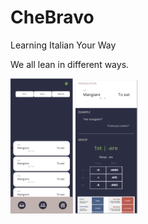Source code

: # CheBravo
Learning Italian Your Way


We all lean in different ways.

<div>
<img src="./assets/cover.png" width="100">
<img src="./assets/verbExample.png" width="100">
</div>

**What you are asked to do:** Pick out each line of the records that has the word "assets" in it, and copy those lines.

**Solution:**
<img src="./assets/cover.png" width="100">
<img src="./assets/verbExample.png" width="100">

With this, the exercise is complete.